On the ANAMED terrace, my thoughts drift in line with the clouds, which are now overtaking the sun and seem intent on sending me indoors. Instead of my room or the fellows’ study space—both of which come with musical accompaniment from Istiklal Caddesi and her many side streets—I head to the American Research Institute in Turkey (ARIT) collection within the ANAMED Library. I say a silent hello to the books and wonder how they’re doing—a habit from childhood, when I thought that all books had feelings. Back then, I frequently visited the Jefferson Market Branch of the New York Public Library, which was in a whimsical West Village building that reminded me of a castle. Thinking of how far I am from the places of these memories, I wish it were possible to trace the path of the volumes all around me as they traveled from warehouses, personal collections, and sahhafs to the former ARIT library in Arnavutköy, and then to ANAMED’s home in Merkez Han. I remember when it was possible to see who had borrowed a book before you, and to read their name—often written in cursive, on a card pasted into the back pages or cover of the volume. I suddenly realize how long it has been since I have been able to work in a library, and how much I have missed it. The stacks—which magically extend by way of inter-library loan and the matchless work of librarians—offer something that has been in short supply since 2020: hope and possibility.

Indeed, I had not been able to go to a library for over two years. When the pandemic hit New York, I lost privileges at my alma mater, and the library of my public university only reopened as I was preparing to leave for Istanbul for the fall 2021 semester. Despite the ease of downloading books online or the chance to buy new titles and add them to a growing collection in my small Brooklyn apartment, I had not realized how much I missed the joys of being in a space dedicated to their perusal, and of searching stacks for a single call number and browsing the titles of neighboring tomes. With so much of my life shifting to a virtual world, I had missed the feeling of picking up heavy bound journals and thumbing through years of articles, and learning answers to questions I had not realized I had.
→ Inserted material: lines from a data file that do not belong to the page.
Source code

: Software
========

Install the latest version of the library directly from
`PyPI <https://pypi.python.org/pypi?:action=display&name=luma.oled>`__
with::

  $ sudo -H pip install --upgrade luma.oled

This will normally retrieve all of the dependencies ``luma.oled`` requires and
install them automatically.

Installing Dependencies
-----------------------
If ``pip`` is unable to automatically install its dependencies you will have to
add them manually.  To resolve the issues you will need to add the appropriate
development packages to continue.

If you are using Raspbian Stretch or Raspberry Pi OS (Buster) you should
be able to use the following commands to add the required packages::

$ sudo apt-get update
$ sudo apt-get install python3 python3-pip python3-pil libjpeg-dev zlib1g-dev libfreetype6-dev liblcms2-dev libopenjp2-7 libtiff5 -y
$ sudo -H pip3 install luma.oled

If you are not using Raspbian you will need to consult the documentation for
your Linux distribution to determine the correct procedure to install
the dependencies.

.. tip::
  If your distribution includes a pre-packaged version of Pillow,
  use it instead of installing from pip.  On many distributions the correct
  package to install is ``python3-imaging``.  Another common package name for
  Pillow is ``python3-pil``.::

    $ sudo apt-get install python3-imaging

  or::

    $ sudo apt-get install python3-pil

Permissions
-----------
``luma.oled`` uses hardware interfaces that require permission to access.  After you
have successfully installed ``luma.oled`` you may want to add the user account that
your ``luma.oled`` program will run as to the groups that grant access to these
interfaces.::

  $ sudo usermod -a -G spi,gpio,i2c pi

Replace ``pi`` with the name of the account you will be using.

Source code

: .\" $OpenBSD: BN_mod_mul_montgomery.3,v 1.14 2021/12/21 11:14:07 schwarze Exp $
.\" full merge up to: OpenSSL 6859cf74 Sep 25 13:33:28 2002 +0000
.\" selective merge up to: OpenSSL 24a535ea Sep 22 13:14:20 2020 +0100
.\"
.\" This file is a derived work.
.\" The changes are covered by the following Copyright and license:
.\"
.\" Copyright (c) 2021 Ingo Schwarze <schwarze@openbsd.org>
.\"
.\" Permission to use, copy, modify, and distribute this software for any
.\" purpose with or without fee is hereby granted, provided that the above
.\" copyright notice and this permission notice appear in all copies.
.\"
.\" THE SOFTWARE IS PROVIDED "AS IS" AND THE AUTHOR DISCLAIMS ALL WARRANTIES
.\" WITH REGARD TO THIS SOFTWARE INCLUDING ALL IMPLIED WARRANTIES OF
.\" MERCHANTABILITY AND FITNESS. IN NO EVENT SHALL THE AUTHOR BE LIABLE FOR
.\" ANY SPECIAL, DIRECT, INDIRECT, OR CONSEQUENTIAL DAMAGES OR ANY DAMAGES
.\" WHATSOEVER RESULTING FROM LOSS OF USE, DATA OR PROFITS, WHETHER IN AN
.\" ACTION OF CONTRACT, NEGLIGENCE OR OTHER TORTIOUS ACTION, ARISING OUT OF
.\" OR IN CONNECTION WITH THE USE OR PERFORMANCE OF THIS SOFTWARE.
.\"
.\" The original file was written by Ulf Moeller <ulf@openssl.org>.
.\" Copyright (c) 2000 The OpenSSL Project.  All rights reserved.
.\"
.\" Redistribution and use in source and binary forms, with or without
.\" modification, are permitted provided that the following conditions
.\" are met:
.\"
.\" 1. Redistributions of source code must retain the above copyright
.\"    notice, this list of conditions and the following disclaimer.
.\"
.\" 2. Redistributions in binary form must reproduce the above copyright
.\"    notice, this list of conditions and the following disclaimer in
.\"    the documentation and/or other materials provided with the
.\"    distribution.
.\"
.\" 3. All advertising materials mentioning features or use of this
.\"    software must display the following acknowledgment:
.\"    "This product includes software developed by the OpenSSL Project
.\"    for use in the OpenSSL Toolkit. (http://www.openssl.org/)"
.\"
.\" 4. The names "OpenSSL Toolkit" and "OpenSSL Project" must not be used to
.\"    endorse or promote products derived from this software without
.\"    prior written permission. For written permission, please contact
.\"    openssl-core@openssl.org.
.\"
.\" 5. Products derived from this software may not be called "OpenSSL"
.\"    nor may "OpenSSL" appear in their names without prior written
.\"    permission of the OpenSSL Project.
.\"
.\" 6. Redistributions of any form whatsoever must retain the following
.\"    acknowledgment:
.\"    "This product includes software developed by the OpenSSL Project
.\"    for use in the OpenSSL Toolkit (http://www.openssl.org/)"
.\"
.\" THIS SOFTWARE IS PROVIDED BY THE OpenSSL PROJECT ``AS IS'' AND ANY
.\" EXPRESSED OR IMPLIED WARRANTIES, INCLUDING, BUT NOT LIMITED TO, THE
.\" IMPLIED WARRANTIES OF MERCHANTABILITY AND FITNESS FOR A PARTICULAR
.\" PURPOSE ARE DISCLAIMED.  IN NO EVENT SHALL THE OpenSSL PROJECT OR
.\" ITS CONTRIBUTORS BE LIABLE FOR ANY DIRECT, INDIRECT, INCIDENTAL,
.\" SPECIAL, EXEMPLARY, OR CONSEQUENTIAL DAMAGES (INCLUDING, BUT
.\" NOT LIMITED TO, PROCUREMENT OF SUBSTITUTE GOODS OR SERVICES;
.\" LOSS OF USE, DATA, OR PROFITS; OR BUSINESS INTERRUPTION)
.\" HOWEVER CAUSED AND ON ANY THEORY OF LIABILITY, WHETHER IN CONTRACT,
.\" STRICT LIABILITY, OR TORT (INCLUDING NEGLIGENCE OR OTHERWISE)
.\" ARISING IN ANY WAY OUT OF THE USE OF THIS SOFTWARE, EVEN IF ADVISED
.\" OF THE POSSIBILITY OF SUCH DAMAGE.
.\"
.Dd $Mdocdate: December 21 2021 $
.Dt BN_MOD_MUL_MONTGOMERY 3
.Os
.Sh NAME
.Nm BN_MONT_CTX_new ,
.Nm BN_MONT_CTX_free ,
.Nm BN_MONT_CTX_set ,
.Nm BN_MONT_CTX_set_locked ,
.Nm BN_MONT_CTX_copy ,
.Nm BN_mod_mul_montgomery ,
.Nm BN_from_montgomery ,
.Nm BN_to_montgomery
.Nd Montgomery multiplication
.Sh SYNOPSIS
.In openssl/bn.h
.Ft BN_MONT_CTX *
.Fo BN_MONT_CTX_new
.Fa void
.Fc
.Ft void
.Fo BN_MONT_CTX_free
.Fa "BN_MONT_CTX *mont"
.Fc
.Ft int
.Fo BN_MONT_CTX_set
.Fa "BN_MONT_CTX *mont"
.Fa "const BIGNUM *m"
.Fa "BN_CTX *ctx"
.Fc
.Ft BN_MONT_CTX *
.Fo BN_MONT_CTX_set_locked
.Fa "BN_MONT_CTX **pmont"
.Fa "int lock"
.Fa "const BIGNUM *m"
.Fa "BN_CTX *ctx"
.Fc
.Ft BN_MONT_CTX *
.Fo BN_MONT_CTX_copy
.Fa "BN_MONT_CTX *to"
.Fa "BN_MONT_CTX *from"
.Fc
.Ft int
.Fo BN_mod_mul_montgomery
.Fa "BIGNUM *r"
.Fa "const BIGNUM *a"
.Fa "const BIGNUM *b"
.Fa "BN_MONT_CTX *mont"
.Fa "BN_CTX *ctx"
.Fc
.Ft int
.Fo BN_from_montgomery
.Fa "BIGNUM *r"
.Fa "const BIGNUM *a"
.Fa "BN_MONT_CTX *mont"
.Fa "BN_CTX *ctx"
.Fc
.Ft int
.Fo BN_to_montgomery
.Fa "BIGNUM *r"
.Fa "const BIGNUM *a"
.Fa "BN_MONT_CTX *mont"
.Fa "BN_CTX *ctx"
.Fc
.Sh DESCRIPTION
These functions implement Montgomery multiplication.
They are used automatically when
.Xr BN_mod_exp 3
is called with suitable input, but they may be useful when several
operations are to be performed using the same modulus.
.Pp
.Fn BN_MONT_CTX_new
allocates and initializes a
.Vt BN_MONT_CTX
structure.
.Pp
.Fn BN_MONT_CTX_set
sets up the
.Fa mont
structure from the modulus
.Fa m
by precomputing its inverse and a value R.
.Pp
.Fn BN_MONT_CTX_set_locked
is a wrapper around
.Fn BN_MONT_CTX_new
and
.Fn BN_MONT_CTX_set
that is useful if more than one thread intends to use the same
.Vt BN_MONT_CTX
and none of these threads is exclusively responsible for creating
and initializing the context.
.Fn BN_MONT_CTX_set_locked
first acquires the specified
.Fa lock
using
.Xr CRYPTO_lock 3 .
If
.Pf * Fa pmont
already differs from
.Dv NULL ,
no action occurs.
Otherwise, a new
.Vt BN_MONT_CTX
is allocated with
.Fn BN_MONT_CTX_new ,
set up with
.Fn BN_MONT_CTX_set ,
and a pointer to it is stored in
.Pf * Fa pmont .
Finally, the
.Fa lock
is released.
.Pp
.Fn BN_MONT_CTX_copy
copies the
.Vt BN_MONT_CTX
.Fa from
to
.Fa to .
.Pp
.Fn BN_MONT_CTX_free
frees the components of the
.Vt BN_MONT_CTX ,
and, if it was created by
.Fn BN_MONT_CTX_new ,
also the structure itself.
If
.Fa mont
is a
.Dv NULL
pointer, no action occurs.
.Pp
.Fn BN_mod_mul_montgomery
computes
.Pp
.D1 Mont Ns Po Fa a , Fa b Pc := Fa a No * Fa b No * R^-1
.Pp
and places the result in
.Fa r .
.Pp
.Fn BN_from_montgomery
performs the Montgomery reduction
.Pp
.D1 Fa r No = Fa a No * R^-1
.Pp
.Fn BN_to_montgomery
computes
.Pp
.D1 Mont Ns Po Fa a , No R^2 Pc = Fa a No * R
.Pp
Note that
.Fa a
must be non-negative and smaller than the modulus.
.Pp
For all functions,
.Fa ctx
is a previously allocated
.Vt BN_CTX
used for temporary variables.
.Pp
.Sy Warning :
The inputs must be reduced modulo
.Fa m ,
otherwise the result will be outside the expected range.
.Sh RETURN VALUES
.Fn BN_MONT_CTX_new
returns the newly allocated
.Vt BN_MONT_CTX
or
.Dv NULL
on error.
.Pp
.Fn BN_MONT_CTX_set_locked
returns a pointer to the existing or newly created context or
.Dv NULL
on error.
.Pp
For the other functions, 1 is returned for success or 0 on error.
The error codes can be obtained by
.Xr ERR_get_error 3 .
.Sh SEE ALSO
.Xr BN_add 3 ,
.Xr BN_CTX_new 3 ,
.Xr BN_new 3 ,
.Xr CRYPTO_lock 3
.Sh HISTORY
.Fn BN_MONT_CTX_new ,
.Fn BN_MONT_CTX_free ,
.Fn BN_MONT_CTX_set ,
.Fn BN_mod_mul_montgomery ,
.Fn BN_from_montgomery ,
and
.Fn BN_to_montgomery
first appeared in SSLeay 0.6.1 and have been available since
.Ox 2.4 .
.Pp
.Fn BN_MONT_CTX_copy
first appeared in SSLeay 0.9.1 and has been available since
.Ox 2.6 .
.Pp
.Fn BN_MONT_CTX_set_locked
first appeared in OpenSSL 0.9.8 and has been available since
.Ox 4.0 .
In a notebook illustrated with songbirds, including a hoopoe—a bird that became my favorite after reading Fariduddin Attar’s majestic The Conference of the Birds in an undergraduate literature course with Talat Halman—I make lists and write down pages and pages of notes. Books to check out, articles to look up, lines of inquiry to pursue. I create a path forward with research, thinking about the memoirs, legal codes, and studies that will help me to write a new history of exile. I thumb through articles and think about the many losses that exiles endured, including separation from their books. Questions lead to questions: How had exile evolved in the nineteenth century? Who ultimately determined where one would be sent? Why did some people end up in fortresses on the Black Sea and others in the Mediterranean? How had persons been cast out as problems, then later been pardoned or reclaimed as loyal subjects? How had a culture of exile reproduced itself, so that people once banished would mete out this punishment on their own opponents? What had happened to those whom exiles were forced to leave behind?

I find myself building a little fortress of books on the desk, all the while wondering what it was like to be in Sinop or Rhodes or any number of places that I am continuing to learn about. I realize that the library has become a refuge from the pandemic and a place of inspiration. I write a note to myself to share this experience with my students when I return to teaching, and to try to explain how learning can be an act of hope in difficult times. I write a second note: to tell my students to visit a library. I hope that in New York, I can get them to fall in love with a library, perhaps for the first time.